Supplied material —

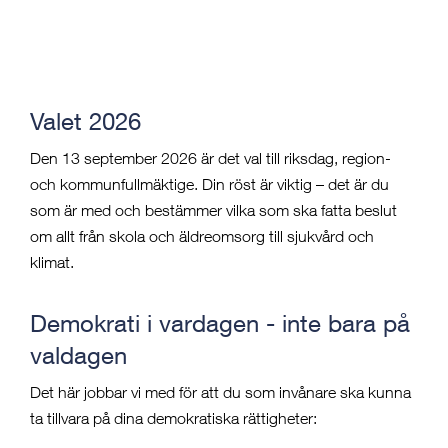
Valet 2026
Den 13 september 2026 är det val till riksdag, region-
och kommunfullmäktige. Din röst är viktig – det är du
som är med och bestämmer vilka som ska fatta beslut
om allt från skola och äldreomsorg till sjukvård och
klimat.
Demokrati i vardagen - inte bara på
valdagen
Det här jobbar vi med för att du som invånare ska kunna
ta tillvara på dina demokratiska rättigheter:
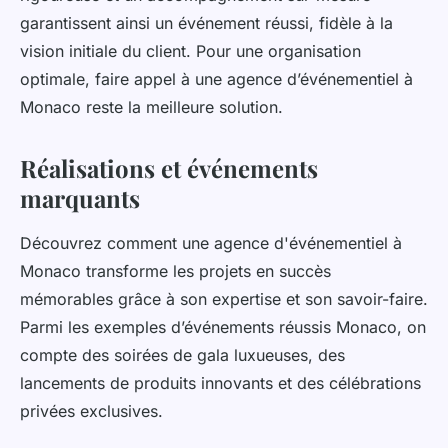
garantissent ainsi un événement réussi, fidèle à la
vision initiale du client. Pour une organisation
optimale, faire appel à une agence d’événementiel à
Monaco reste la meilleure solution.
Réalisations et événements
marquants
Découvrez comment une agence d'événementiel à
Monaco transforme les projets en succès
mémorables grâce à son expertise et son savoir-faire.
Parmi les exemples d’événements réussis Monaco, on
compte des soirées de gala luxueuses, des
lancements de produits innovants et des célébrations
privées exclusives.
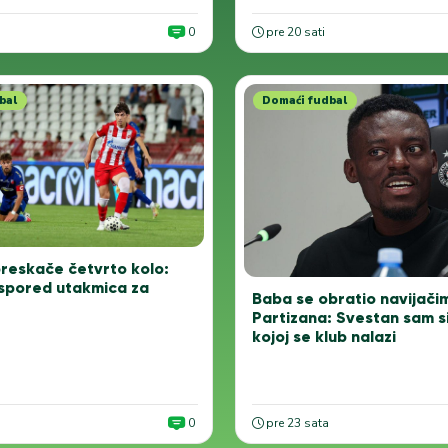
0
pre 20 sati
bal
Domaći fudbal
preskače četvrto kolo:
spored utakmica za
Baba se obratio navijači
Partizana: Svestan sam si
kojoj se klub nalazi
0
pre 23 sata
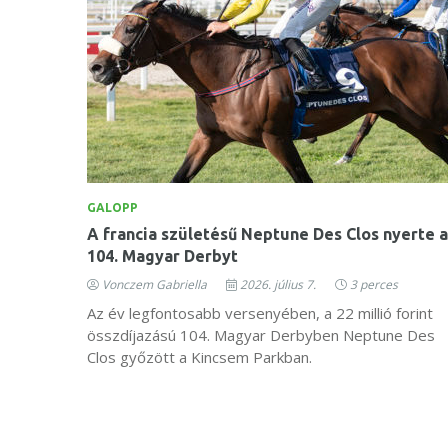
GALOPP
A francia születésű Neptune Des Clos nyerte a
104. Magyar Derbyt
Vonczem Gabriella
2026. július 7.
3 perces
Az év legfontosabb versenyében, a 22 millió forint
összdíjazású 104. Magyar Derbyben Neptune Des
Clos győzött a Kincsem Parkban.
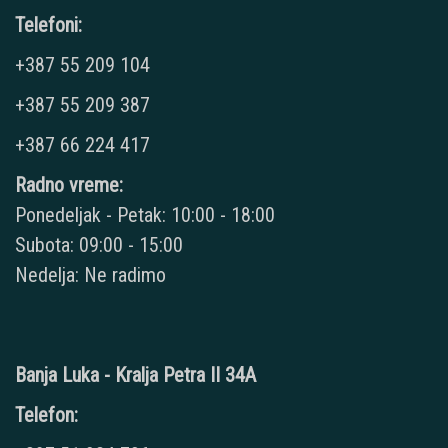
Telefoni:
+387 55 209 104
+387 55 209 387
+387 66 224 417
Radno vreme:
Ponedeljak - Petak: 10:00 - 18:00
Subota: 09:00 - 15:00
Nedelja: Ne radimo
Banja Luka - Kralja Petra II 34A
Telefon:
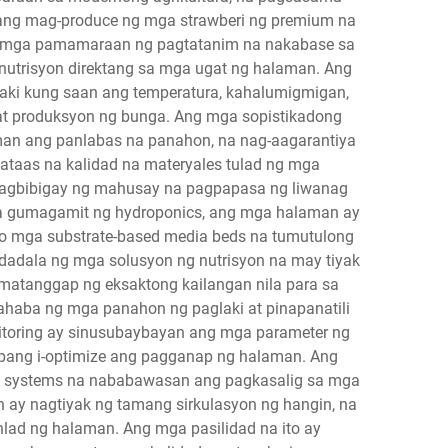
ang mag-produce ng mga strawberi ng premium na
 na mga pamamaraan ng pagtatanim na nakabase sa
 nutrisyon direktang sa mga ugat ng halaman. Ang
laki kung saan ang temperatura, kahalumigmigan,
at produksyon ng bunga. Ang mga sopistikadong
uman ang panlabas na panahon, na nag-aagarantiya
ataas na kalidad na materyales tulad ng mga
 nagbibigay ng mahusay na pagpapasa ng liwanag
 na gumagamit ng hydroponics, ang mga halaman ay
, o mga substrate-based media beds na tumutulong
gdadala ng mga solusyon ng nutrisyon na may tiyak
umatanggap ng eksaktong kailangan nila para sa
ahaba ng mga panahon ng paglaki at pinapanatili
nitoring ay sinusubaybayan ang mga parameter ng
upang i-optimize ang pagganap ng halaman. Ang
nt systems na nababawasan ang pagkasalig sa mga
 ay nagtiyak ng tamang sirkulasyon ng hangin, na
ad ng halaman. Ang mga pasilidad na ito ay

What to produce — Every line with the string "événementiel" in the material should be returned.

Reply to the exercise —
optimale, faire appel à une agence d’événementiel à
Découvrez comment une agence d'événementiel à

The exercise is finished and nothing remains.